The Modern god of Science
Modern science and the first chapter of Genesis are answering different questions. Science wants to know the answer to one question: “how did creation happen?” The story in Genesis is interested in answering the question: “who created the world?’ Science has become a god of the modern world that tempts us to believe that “how” is the only valid question to be asked. The beginning stories in Genesis were not written to handle the issues that were raised by twentieth and twenty-first-century science. It was told and written by an ancient to handle the issues of his day. As an example: the ancient worldview believed that humankind was just simply an afterthought that the gods were not happy about. In contrast to this ancient belief, the storyteller of the creation narrative asserts that humankind (man), male and female, was the goal of God’s creation.
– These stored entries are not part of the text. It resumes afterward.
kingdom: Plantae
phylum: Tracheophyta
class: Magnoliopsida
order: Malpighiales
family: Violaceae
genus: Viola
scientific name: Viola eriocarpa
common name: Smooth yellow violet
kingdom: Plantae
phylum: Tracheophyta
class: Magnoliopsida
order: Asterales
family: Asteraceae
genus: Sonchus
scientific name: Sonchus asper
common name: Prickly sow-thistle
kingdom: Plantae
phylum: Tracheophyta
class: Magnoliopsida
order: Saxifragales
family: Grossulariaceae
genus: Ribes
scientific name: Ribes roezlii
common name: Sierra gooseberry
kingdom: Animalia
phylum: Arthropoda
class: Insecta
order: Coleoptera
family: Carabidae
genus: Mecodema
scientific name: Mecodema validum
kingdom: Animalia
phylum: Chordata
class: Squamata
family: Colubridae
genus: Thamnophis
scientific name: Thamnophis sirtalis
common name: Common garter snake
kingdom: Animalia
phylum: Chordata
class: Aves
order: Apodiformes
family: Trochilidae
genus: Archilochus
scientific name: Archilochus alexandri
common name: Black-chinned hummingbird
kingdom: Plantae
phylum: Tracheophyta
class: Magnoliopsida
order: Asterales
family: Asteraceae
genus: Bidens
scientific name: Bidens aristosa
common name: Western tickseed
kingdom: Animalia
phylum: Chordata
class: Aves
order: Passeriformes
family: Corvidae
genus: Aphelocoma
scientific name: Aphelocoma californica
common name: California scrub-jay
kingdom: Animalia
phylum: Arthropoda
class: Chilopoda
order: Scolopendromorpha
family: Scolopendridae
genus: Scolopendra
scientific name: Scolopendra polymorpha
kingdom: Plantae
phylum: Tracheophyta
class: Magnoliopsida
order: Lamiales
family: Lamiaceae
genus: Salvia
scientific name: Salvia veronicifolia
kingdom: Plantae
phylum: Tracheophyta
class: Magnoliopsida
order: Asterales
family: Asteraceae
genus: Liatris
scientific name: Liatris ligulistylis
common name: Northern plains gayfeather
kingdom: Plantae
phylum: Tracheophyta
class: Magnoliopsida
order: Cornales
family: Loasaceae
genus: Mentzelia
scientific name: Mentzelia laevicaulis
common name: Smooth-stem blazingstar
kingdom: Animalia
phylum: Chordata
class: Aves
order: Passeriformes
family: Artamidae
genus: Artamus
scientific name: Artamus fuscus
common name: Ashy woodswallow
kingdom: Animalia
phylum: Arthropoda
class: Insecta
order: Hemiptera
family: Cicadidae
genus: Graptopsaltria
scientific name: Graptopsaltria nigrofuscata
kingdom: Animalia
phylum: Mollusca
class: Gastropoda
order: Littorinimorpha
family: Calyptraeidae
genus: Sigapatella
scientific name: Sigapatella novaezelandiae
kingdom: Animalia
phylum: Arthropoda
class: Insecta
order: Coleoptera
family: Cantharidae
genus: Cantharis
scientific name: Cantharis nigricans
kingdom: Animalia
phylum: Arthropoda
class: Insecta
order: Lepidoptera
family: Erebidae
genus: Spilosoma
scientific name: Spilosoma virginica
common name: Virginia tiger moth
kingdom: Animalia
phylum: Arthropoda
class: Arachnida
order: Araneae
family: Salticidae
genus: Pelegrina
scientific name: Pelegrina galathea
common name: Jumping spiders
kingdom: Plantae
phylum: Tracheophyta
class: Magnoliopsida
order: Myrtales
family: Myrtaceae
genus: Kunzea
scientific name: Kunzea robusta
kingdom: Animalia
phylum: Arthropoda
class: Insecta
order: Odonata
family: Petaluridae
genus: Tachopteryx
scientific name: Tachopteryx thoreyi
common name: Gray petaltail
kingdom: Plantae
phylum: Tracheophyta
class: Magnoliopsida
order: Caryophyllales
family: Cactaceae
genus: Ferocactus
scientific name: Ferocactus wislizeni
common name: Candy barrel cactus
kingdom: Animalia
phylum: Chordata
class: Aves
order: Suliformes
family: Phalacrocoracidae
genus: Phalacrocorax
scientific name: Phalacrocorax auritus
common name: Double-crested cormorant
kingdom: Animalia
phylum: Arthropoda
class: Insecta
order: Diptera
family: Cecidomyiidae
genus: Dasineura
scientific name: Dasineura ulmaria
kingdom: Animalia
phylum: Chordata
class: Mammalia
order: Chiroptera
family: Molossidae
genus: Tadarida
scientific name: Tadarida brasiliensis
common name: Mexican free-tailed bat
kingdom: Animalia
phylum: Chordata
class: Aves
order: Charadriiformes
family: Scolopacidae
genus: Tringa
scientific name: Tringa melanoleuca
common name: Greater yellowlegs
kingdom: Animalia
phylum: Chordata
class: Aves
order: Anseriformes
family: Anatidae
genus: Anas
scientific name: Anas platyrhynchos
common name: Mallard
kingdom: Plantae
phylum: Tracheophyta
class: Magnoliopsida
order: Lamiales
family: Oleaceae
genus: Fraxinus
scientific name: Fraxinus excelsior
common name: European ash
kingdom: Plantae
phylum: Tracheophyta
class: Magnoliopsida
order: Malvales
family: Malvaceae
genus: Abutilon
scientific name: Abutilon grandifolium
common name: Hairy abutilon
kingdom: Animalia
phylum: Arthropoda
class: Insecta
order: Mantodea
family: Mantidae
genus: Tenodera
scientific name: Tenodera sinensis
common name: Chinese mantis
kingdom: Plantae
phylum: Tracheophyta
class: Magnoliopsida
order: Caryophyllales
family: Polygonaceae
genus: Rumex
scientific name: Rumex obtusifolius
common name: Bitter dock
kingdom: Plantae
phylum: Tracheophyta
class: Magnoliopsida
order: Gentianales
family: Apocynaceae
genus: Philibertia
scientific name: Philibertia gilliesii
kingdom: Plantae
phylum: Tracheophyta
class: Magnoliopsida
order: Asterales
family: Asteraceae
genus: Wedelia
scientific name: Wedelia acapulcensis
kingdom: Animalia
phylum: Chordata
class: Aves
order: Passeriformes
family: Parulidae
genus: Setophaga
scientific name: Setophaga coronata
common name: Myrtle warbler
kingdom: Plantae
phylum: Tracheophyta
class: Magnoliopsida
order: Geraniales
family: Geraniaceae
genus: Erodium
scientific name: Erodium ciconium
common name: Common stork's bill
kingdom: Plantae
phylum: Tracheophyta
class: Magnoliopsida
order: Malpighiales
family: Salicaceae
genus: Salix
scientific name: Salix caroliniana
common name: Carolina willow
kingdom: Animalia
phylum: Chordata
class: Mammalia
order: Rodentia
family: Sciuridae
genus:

The ancient author goes about deconstructing the polytheistic belief system and replacing it with a monotheistic one. It is our task as modern readers to concentrate on the scene into which this bit of storytelling came and not waste time trying to solve some scientific issue that is foreign to the purpose of the story.
Not gods at all
The first teller of this story, Moses, and the first hearers of this story, Israel in the wilderness, did not have privy to Darwin’s theory or modern science. It was not part of their mindset. One might reason that if it were not part of the original storytellers’ mindset and it had no meaning for the first hearer who also did not have a scientific mindset, then we might need to look in another direction for the meaning of the story of creation.
Alas, we return to our original thought, the ancient Hebrew needed to understand that there was one God and not many gods. They needed to realize that other so-called gods that were being worshipped at their time and thought to be creative forces were in reality not gods at all.
A Final Thought
If there had been public schools among the ancient Hebrews in the wilderness, the burning question of the debate would have surrounded monotheism (one God) and polytheism (many gods). Questions surely would not have been around creation and evolution, which is an issue that certain Americans, who now live thousands of years later in the midst of a scientific worldview, might imagine it to be.
In the stories of Genesis 1-11, we will begin the story of creation (Genesis 1.1-2.4a) as seen as a tract against polytheism. Understanding the story in this way will drive home some interesting points about how we are to be the people of God in the twenty-first century.
Community Discussion Questions
➡ |CDQ Info|
It is always important to apply what you have learned. Pause at this point and ask for the help of the Holy Spirit to help you meditate on and put into practice some or all of the following.
- What surprises you about the polytheistic background of Genesis chapters 1-11?
- Why do you think that we are so scientific oriented even when it comes to reading and understanding an ancient document that was written to a people before science?
- How much do you think the Scopes Trial has influenced the reading and understanding of the first story of Scripture?